(元素框标注)
───

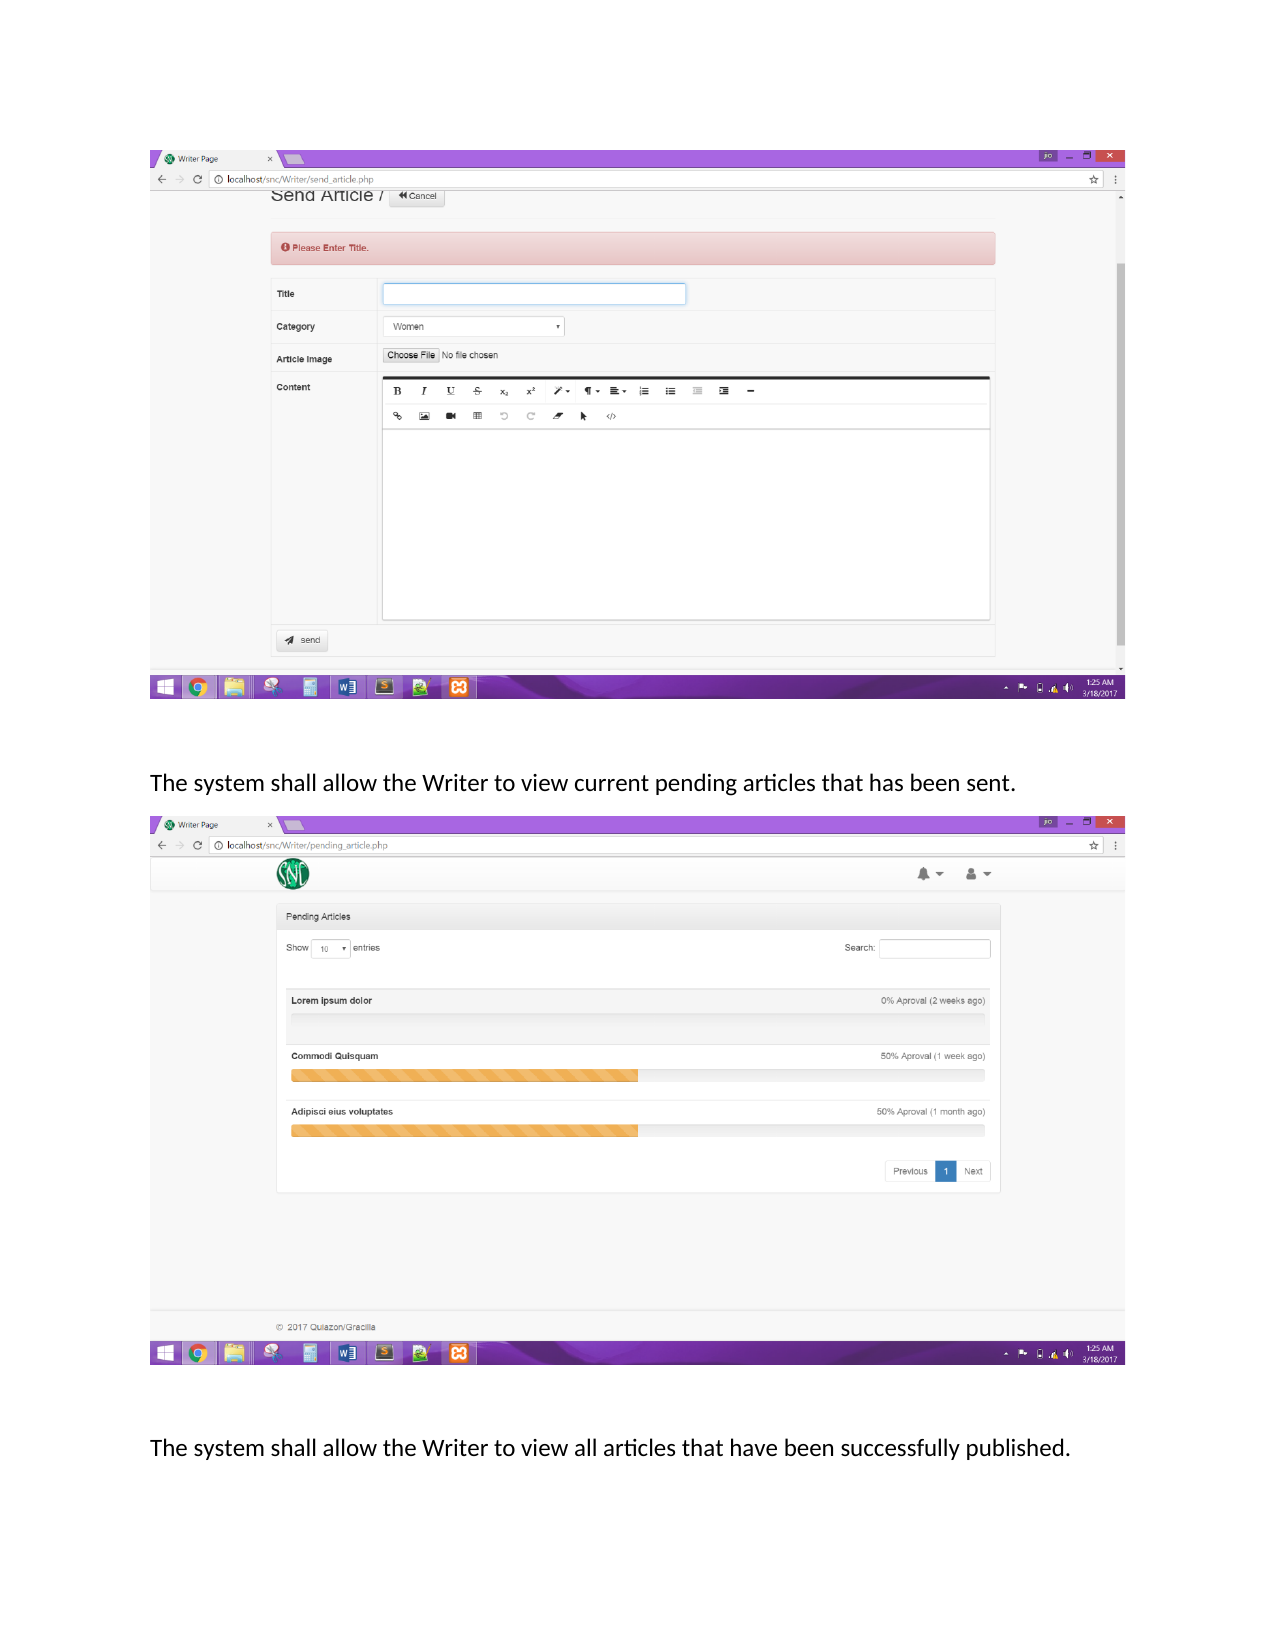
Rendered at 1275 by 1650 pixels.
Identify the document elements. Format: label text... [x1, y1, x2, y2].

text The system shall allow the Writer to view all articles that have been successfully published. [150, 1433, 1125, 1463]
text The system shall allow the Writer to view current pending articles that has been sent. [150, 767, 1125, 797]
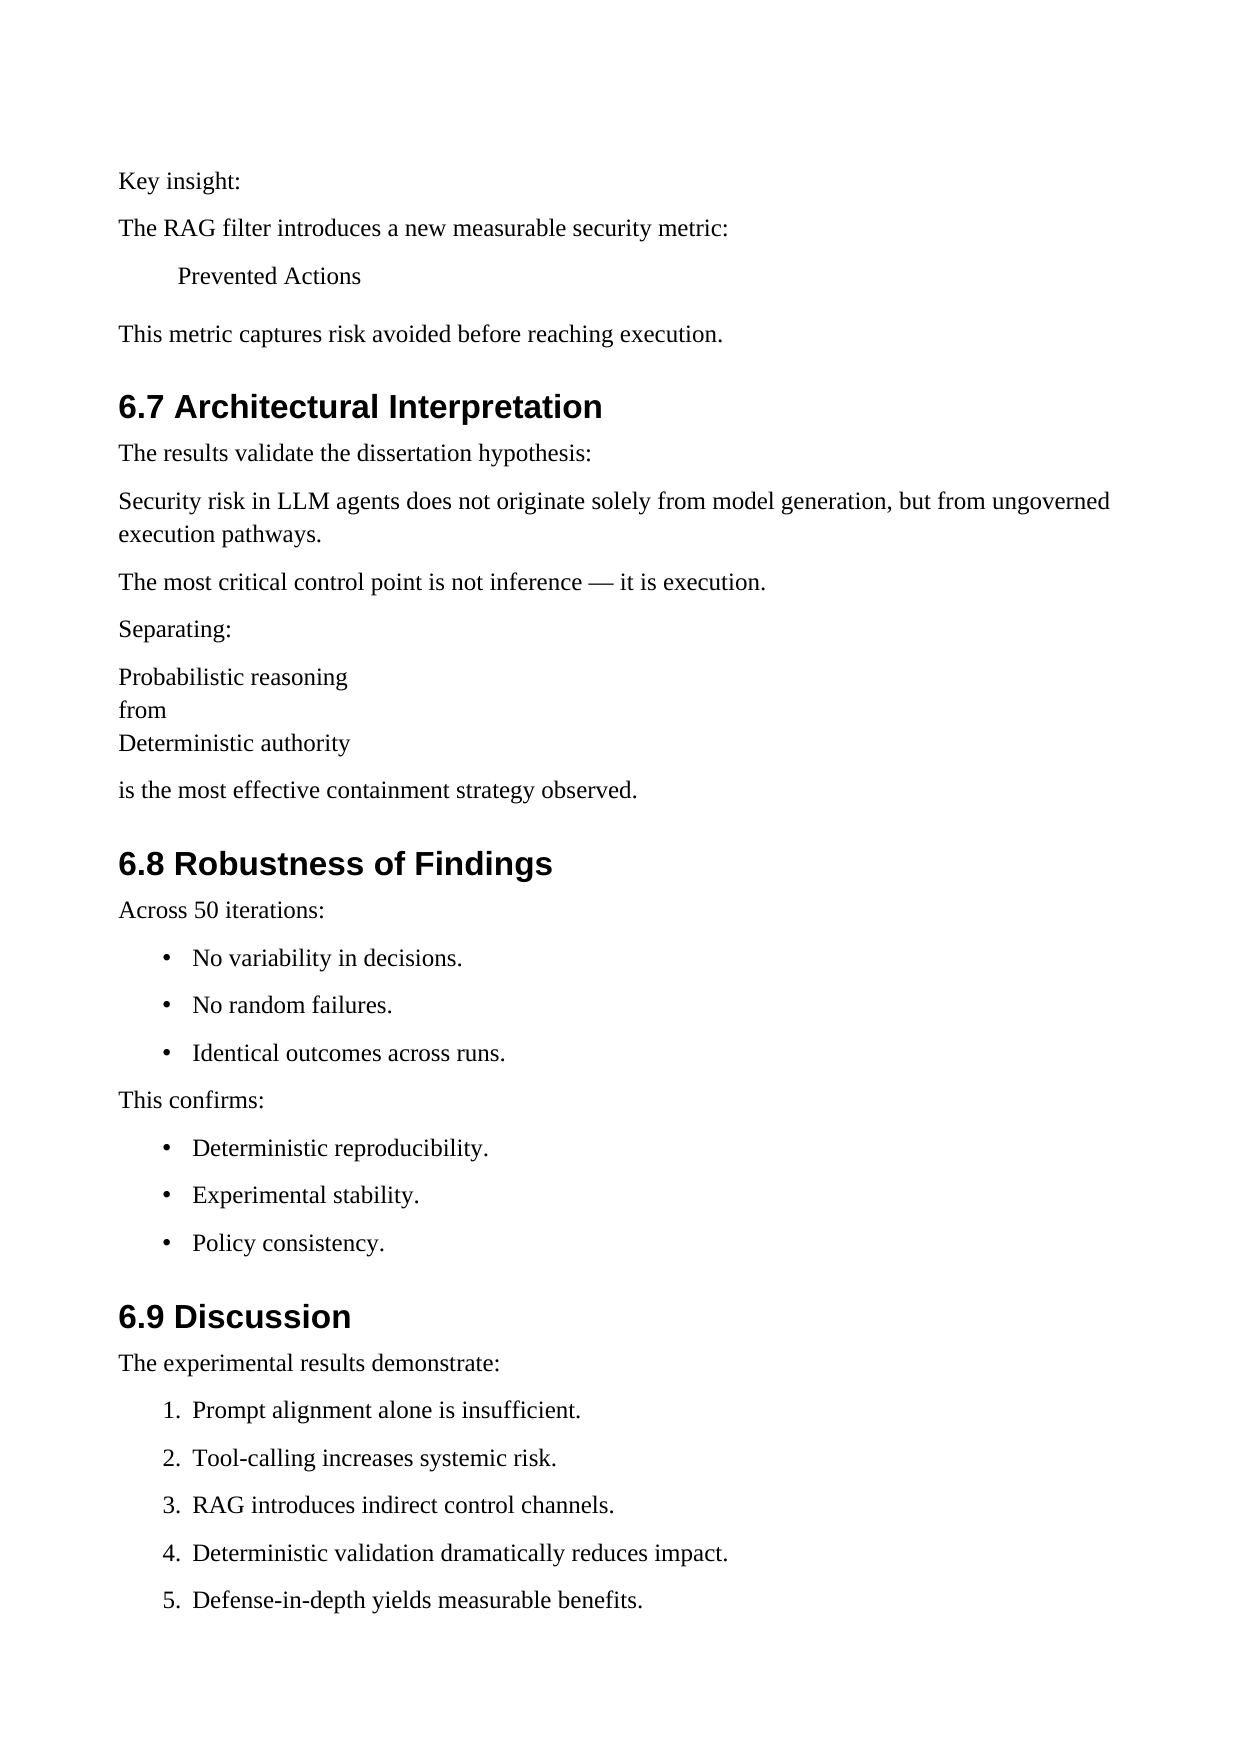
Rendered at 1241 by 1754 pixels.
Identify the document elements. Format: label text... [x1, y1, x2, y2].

───

任务目标
能把上面的列表一行不差地照抄一遍吗？图片不要抄进答案。

书面回答
Rendered at 1275 by 1650 pixels.
Identify the document elements. Format: label text... [x1, y1, x2, y2].

text The system shall allow the Writer to view all articles that have been successfully published. [150, 1433, 1125, 1463]
text The system shall allow the Writer to view current pending articles that has been sent. [150, 767, 1125, 797]
Rendered at 1241 by 1754 pixels.
Identify the document elements. Format: label text... [x1, y1, x2, y2].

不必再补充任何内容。